What makes Andorra so incredible is the accessibility, but I had heard getting to this trail was a bit of a pain without a car. The trail starts in Arcalis, and this is one of the few places that the buses don’t run to. However, being my last day, I made the decision to get as far as I could using public transport, and then run, hike or hitch to the trailhead. I started by jogging over to Ordino, taking a mini-bus to El Serrat (€0.20), and then I quickly managed to find a ride for the final 5kms to the starting point.
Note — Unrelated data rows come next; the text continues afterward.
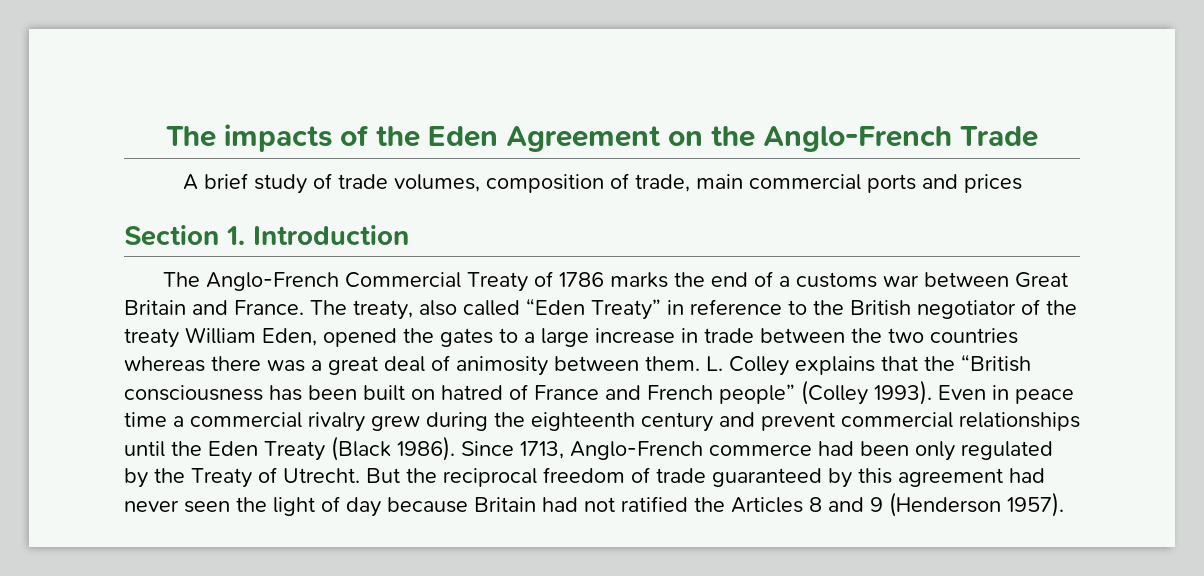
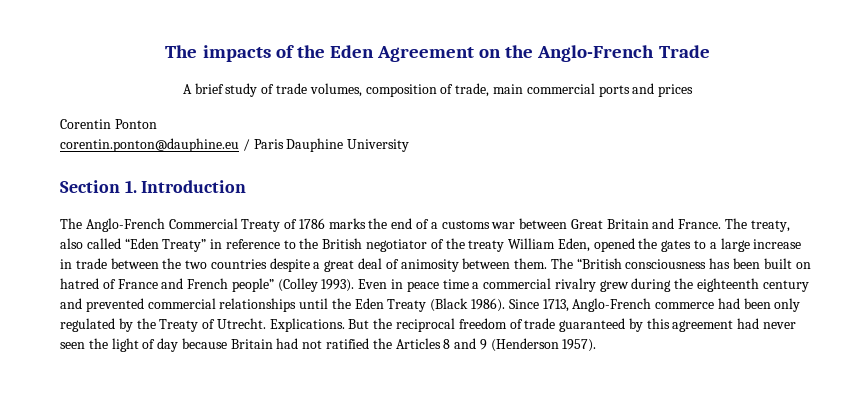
(1022, 183) none -> [60,119,157,129] [60,138,410,152] // Corentin Ponton // corentin.ponton@dauphine.eu / Paris Dauphine University
[124,356,305,372] whereas there was -> [269,258,310,272] despite
[706,356,955,376] L. Colley explains that the -> [550,258,573,269] The
[761,412,835,431] prevent -> [85,298,144,312] prevented
(360, 475) none -> [269,318,345,332] Explications.

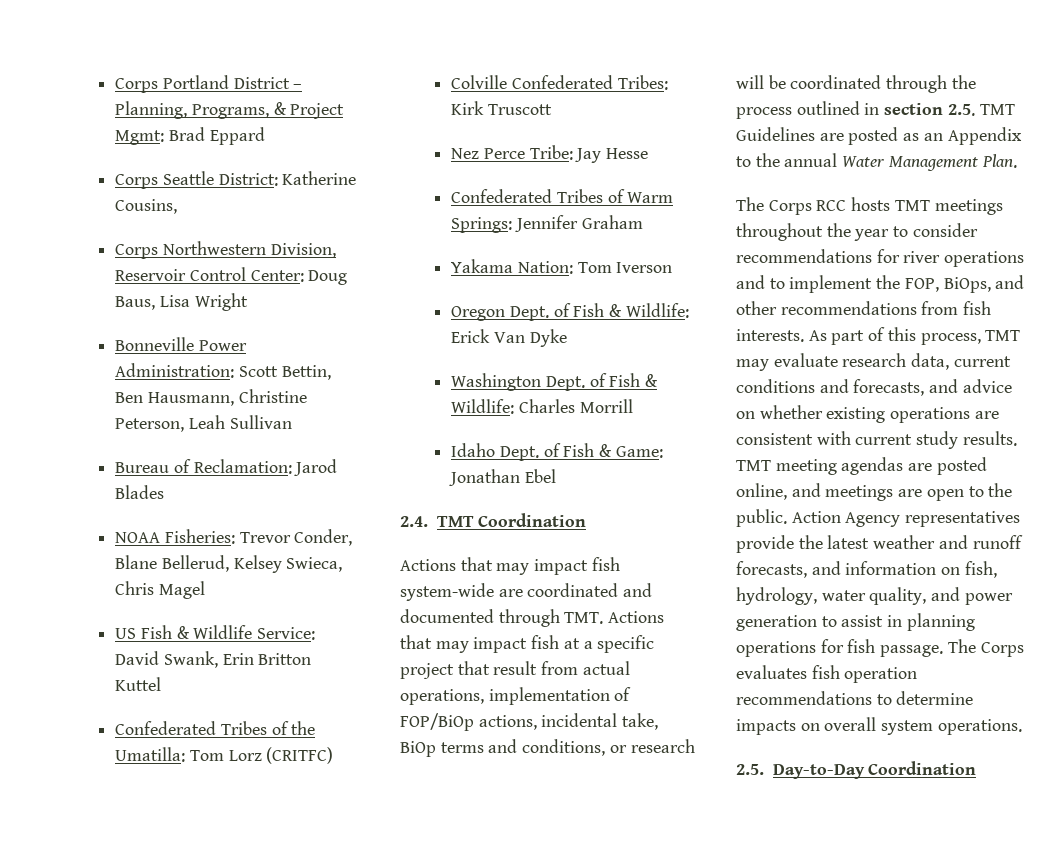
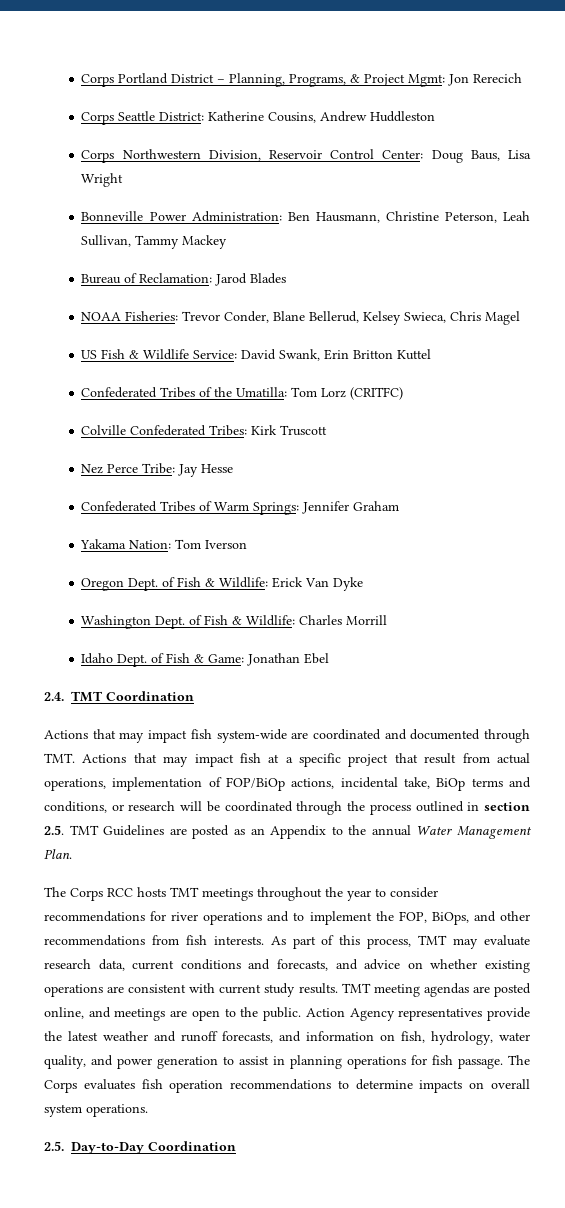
[168,127,265,145] Brad Eppard -> [448,73,523,86] Jon Rerecich
(178, 206) none -> [320,111,436,122] Andrew Huddleston
[238,365,331,380] Scott Bettin, -> (282, 216) none
[229,415,292,429] Sullivan -> [81,235,228,249] Sullivan, Tammy Mackey

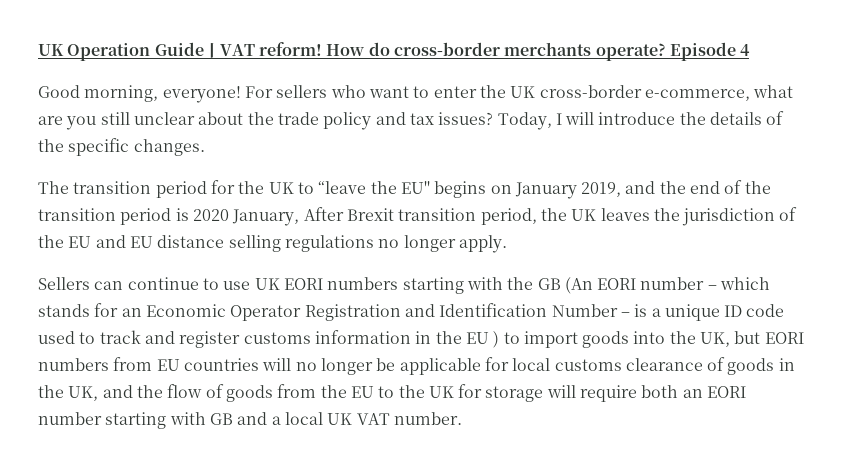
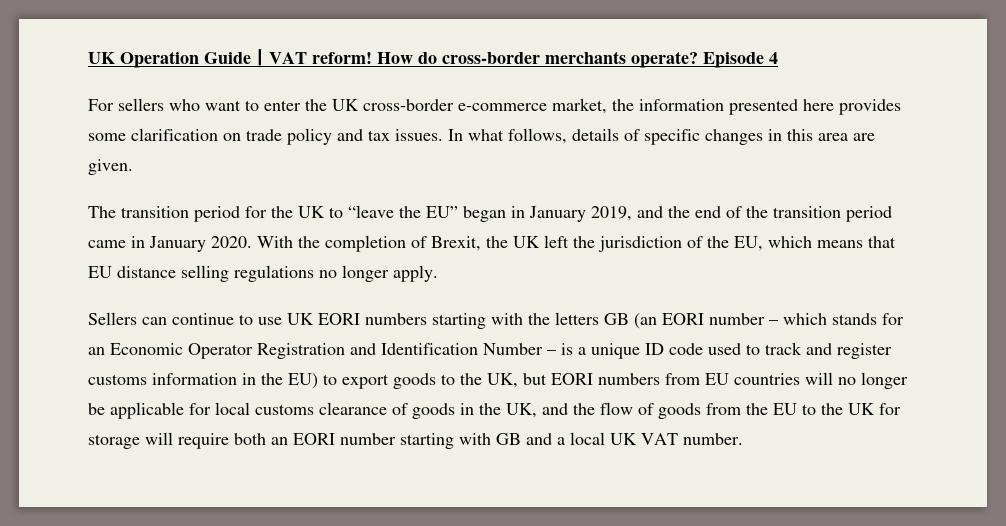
[38,85,241,103] Good morning, everyone! -> (778, 58) none
[644,85,794,101] [38,111,785,130] [38,138,205,156] e-commerce, what are you still unclear about the trade policy and tax issues? Today, I will introduce the details of the specific changes. -> [458,98,901,115] [88,128,875,145] [88,159,133,175] e-commerce market, the information presented here provides some clarification on trade policy and tax issues. In what follows, details of specific changes in this area are given.
[400,181,512,198] EU'' begins on -> [426,206,525,222] EU” began in
[175,207,650,226] is 2020 January, After Brexit transition period, the UK leaves -> [88,235,569,252] came in January 2020. With the completion of Brexit, the UK left
[68,235,126,248] EU and -> [734,236,896,251] EU, which means that
[537,277,593,294] GB (An -> [555,312,657,329] letters GB (an
[465,331,666,348] EU ) to import goods into -> [288,373,455,389] EU) to export goods to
This is another fairly busy trail, despite being tricky to get to, but rightly so. It’s a short, steep trail to three beautiful lakes, where I spent hours exploring and paddling – there are plenty of routes up the surrounding mountains too. Again, there is not much need for a map for this one, as it’s well-marked, just follow the yellow dot trail. After returning to the car-park, I managed to hitch a ride all the way back to my hostel, which was great, and gave me some time to go for a swim in the pool one last time. Andorra is one of the safest countries in the world, so I have no concerns suggesting that hitching a ride is a reasonable way of being able to visits these lakes.
Friday: Barcelona T2 to Manchester T3.
An early start meant getting a taxi from the hostel to the bus station - thankfully taxis run all night. A return DirectBus took me back to the airport for my flight home, with lots of time to reflect on an incredible week.
Additional Information
Flights: Although I flew into Barcelona, you can also get to Andorra by flying to Toulouse, Carcassone, Perpignan, Girona and Reus.
Transfers: I went with DirectBus which cost me €59 for a return trip, however I saw other bus companies also offering transfers so may be worth looking for alternatives..
Hostel: Font Hostel is a great place to stay. My room had it’s own ensuite, which I think they all do and would be great if traveling as a group and booking out the whole room. It also has a common room, where there is a fridge, kettle, microwave and storage space for food, along with free tea and coffee. It was €218.59 for 9 night in a 6-bed dorm.
Restaurants: I didn’t eat out much on this trip, but a few places in La Massana that I did try or others recommended are Pizzeria Restaurant Angelo, Restaurant Versió Original, La Minjadora and Hostal Palanques.